Troubleshooting Cast AI components

Solutions for resolving issues with Cast AI agent, cluster controller, and other platform components.

Upgrading the agent

For clusters onboarded via console

To check the version of the agent running on your cluster, use the following command:

kubectl describe pod castai-agent -n castai-agent | grep castai-hub/library/agent:v

You can cross-check our GitHub repository for the number of the latest version available.

To upgrade the Cast AI agent version, please perform the following:

  1. Go to Connect cluster.
  2. Select the correct cloud service provider.
  3. Run the provided script.

In case of an error when upgrading the agent, e.g. MatchExpressions:[]v1.LabelSelectorRequirement(nil)}: field is immutable run the command kubectl delete deployment -n castai-agent castai-agent and repeat step 3.

The latest version of the Cast AI agent is now deployed in your cluster.

For clusters onboarded via Terraform

By default, Terraform modules do not specify the castai-agent Helm chart version. As a result, the latest available cast-agent Helm chart is installed when onboarding the cluster, but as new agent versions are released, re-running Terraform doesn't upgrade the agent.

We are looking to solve this, but a short-term fix would be to provide a specific agent version as TF variable agent-version and reapply the Terraform plan. For valid values of the castai-agent Helm chart, see releases of Cast AI helm-charts.


Deleted agent

If you delete the Cast AI agent deployment from the cluster, you can reinstall it by rerunning the script from the Connect cluster screen. Please ensure you choose the correct cloud service provider.


Custom secret management

There are many technologies for managing Secrets in GitOps. Some store the encrypted secret data in a git repository and use a cluster add-on to decrypt it during deployment.

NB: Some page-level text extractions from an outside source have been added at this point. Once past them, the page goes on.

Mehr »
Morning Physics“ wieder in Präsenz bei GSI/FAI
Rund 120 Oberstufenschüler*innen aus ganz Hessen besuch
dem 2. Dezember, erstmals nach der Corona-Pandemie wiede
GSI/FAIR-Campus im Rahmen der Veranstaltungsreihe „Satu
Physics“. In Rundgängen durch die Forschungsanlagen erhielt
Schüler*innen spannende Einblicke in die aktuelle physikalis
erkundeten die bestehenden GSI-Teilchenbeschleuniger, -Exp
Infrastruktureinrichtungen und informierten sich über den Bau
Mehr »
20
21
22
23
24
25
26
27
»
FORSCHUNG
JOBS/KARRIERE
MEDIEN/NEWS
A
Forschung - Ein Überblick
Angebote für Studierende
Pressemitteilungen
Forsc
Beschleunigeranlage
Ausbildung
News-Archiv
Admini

Others use a reference to an external secret manager/vault.

The agent helm chart provides the parameter apiKeySecretRef to enable the use of Cast AI with custom secret managers.

# Name of secret with Token to be used for authorizing agent access to the API
# apiKey and apiKeySecretRef are mutually exclusive
# The referenced secret must provide the token in .data["API_KEY"]
apiKeySecretRef: ""

An example of the Cast AI agent

Here's an example of using a Cast AI agent helm chart with a custom secret:

helm repo add castai-helm https://castai.github.io/helm-charts
helm repo update
helm upgrade --install castai-agent castai-helm/castai-agent -n castai-agent \
  --set apiKeySecretRef=<your-custom-secret> \
  --set clusterID=<your-cluster-id>

An example of the Cast AI cluster controller

An example of using the Cast AI cluster controller helm chart with a custom secret:

helm repo add castai-helm https://castai.github.io/helm-charts
helm repo update
helm upgrade --install castai-agent castai-helm/castai-cluster-controller -n castai-agent \
  --set castai.apiKeySecretRef=<your-custom-secret> \
  --set castai.clusterID=<your-cluster-id>